Tomislav Novakovic, apprenti de Martin Scorsese : « Dans le métier d'acteur, tout est dans le regard »

Novakovic (New York, 58 ans) nous a invités à assister à l'une des séances de Finding the Character, l'atelier de théâtre et d'écriture créative qu'il enseigne à Barcelone. Par un morne après-midi d'automne, le professeur et scénariste, ses partenaires et une douzaine d'étudiants, pour la plupart étrangers, se retrouvent dans un lieu du quartier de Sant Gervasi. L'un d'eux, Rony Be, musicien de jazz américain vivant à Barcelone, sort de l'ombre pour se mettre sous le feu des projecteurs. Il va faire une répétition solitaire basée sur les suggestions de Novakovic, le monologue d'un imitateur vétéran d'Elvis enfermé chez lui par confinement, composé et sans concerts. Le moniteur remarque immédiatement que Rony n'arrête pas de bouger et de gesticuler. « Arrêtez-vous un peu. Que ressent votre personnage ? » demande-t-il. « Comme un tigre en cage. » « Eh bien, c'est votre animal intérieur en ce moment. Essayons de l'exprimer. Mais pensez que les tigres passent presque toute la journée en repos, économisant de l'énergie, il y a en eux une tension dynamique. Je veux que vous partiez de cette idée.

Quelques jours plus tard, Novakovic parle des participants à son atelier, des acteurs en herbe, des cinéastes, des scénaristes ou simplement des curieux. Il donne à chacun des conseils basés sur la méthode Stanislavski, techniques qu'il a apprises à l'Actors Studio de New York, l'école mythique présidée aujourd'hui par Al Pacino et Ellen Burstyn. Aujourd'hui, il relit la méthode : « Cela n'a pas grand chose à voir avec ces fameux 30 kilos que Robert De Niro a pris pour incarner Jake LaMotta dans For Me, cela consiste à partir de la mémoire émotionnelle pour s'accorder aux personnages que l'on incarne, comme Brando l’a fait ou Montgomery Clift.

Novakovic a suivi une formation d'acteur, mais a principalement travaillé comme scénariste. Fils d'immigrés serbes, il a grandi à Hell's Kitchen, « l'un des quartiers les plus cinématographiques de New York ». Le plus illustre de ses mentors fut Martin Scorsese, qui l'invita à l'un de ses tournages alors que Novakovic n'avait pas encore décidé ce qu'il voulait être quand il serait grand. Plus tard, il travaille comme scénariste pour, entre autres, Emir Kusturica et David Lynch : « Emir passait quelque temps à New York après le succès international de Le Temps des Tsiganes. [1988]. Avec lui, j'ai retrouvé le lien avec cette Yougoslavie magique que mes parents m'avaient transmis.

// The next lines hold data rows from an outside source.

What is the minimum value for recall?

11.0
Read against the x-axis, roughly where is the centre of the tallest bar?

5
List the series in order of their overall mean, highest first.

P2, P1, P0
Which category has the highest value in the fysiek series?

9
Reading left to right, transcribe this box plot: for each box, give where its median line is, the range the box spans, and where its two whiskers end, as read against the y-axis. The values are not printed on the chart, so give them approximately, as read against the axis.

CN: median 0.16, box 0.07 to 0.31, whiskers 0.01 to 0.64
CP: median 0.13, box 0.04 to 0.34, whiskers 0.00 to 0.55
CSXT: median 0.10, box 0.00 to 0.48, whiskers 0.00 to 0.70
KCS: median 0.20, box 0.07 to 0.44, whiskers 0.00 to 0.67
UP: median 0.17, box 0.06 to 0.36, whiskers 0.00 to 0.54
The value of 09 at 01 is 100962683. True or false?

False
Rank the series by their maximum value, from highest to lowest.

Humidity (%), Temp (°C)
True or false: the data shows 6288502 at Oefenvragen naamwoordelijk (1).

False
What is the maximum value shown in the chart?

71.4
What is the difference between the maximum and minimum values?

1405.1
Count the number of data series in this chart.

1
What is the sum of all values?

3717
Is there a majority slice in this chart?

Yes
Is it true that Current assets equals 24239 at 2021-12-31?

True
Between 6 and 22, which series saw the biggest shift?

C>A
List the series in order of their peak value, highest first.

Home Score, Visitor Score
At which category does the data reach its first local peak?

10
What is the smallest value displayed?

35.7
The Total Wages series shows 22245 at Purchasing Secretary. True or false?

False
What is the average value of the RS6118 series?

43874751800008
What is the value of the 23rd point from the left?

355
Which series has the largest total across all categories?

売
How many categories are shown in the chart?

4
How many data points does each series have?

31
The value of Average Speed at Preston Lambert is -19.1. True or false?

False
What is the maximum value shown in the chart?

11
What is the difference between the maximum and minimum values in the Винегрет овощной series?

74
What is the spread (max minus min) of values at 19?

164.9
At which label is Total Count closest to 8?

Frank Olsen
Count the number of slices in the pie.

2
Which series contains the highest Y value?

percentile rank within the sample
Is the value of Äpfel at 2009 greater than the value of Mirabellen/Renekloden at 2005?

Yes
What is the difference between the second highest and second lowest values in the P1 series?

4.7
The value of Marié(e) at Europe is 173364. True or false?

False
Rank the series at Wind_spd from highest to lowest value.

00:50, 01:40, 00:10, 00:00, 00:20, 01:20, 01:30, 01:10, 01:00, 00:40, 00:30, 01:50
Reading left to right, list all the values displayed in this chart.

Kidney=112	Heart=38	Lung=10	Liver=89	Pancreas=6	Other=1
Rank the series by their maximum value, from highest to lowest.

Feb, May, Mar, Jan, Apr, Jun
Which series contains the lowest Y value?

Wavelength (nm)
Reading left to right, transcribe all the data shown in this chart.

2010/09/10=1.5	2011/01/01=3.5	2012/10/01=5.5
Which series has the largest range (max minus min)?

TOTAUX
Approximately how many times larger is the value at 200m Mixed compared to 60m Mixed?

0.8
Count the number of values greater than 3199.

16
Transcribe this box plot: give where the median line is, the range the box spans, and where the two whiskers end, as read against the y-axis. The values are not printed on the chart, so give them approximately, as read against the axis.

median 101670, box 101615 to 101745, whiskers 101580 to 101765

25/10/2024 – Tomislav Novakovic, scénariste, acteur et professeur de théâtre – ©Jordi Adrià —-PIEFOTO—- Une scène improvisée suivant une des lignes directrices de Novakovic : intensité, économie gestuelle et tension latente.Jordi Adria

Novakovic a mené une vie errante, avec de longues périodes de séjour dans des pays comme l'Argentine ou la Colombie, où il a signé le scénario du film. Ces dernières années, il a installé son siège à Barcelone, où il alterne enseignement et autres projets cinématographiques. La dernière est Maxburt Production, une société qui tournera en Espagne et distribuera des films d'horreur à moyen budget avec un « sceau d'auteur » à l'échelle internationale. « L'horreur, explique Novakovic, est l'un des genres les plus attractifs et les plus rentables. Il continue d'être un grand domaine d'innovation narrative et expressive, il a un public très fidèle et il ne nécessite même pas de budgets excessifs et ne dépend pas non plus du Ces jours-ci, ils ont déjà conclu un accord de distribution aux États-Unis et vont commencer le tournage très bientôt.

Une fois l'entretien terminé, Novakovic et ses partenaires de l'atelier de théâtre conviennent de faire un exercice de jeu. Il s'agit d'une scène improvisée dans laquelle deux personnages se disputent jusqu'à atteindre un point d'ébullition où la violence semble imminente. Novakovic interrompt l'exercice et interroge l'un d'eux sur les intentions de son personnage : « Que veux-tu faire ? Qu’essayez-vous d’exprimer avec ce geste menaçant ? « Je veux partir, je ne supporte pas la tension. » « Parfait. Mais essayez de l’exprimer sans faire de gestes. Comment parvient-on à réaliser quelque chose comme ça ? Avec le regard.